Copy out the lines of the records word for word, starting at the line containing "## Development" and ending at the line containing "Start the game and enjoy", with both of those lines included.

================

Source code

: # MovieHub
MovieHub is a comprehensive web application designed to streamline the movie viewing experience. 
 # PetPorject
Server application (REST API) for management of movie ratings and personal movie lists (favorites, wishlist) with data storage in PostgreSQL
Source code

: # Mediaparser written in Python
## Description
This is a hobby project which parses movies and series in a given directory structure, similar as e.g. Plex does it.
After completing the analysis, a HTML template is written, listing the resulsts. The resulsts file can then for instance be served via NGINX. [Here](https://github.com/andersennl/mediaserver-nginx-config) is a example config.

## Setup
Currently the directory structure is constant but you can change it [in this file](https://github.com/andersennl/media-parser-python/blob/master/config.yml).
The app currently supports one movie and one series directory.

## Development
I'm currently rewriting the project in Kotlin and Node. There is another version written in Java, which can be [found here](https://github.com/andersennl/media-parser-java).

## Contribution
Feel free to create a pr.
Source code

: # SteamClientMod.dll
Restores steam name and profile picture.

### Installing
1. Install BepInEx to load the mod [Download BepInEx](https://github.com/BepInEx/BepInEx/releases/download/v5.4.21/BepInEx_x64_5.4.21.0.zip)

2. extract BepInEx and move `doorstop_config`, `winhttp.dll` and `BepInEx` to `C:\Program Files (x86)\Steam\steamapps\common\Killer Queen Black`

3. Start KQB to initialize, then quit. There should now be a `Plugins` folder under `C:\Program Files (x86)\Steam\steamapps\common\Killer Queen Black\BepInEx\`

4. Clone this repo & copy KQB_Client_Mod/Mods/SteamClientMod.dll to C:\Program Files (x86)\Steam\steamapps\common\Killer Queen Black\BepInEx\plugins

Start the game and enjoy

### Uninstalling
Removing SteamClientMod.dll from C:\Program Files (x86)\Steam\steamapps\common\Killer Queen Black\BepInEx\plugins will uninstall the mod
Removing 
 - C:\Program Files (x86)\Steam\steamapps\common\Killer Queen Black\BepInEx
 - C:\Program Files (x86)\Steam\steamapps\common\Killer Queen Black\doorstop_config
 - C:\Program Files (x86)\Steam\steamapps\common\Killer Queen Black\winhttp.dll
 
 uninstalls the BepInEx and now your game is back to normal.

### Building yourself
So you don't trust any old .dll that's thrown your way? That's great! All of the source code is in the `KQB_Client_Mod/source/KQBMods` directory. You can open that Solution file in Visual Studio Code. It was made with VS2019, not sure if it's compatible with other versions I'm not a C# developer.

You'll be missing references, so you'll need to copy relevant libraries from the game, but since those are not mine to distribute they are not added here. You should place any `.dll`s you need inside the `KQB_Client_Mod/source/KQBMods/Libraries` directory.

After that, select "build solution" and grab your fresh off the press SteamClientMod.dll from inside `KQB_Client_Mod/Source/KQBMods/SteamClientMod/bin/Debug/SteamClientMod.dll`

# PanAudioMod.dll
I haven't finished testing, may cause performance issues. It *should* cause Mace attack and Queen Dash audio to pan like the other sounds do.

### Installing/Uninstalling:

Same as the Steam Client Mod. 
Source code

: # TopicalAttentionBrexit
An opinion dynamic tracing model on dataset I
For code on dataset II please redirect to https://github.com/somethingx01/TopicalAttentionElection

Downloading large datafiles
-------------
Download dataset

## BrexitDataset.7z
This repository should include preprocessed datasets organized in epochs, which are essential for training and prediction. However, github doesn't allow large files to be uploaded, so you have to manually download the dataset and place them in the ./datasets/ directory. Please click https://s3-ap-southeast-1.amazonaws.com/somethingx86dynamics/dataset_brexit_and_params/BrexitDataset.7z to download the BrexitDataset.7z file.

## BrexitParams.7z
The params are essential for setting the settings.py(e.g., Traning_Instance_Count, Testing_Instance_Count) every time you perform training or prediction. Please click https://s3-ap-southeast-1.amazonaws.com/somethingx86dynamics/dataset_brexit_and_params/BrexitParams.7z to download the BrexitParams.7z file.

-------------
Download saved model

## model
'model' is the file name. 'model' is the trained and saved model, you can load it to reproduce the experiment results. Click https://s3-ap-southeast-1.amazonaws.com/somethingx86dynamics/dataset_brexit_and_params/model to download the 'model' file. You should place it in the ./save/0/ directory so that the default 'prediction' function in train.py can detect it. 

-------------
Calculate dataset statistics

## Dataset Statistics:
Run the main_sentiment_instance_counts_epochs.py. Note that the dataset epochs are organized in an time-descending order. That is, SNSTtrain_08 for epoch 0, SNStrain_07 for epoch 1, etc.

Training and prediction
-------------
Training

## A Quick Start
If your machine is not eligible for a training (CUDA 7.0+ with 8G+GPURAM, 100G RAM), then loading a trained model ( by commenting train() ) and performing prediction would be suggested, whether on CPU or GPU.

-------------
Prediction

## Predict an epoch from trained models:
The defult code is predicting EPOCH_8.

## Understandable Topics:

================

→ **ANSWER BOX**
## Development
I'm currently rewriting the project in Kotlin and Node. There is another version written in Java, which can be [found here](https://github.com/andersennl/media-parser-java).

## Contribution
Feel free to create a pr.
Source code

: # SteamClientMod.dll
Restores steam name and profile picture.

### Installing
1. Install BepInEx to load the mod [Download BepInEx](https://github.com/BepInEx/BepInEx/releases/download/v5.4.21/BepInEx_x64_5.4.21.0.zip)

2. extract BepInEx and move `doorstop_config`, `winhttp.dll` and `BepInEx` to `C:\Program Files (x86)\Steam\steamapps\common\Killer Queen Black`

3. Start KQB to initialize, then quit. There should now be a `Plugins` folder under `C:\Program Files (x86)\Steam\steamapps\common\Killer Queen Black\BepInEx\`

4. Clone this repo & copy KQB_Client_Mod/Mods/SteamClientMod.dll to C:\Program Files (x86)\Steam\steamapps\common\Killer Queen Black\BepInEx\plugins

Start the game and enjoy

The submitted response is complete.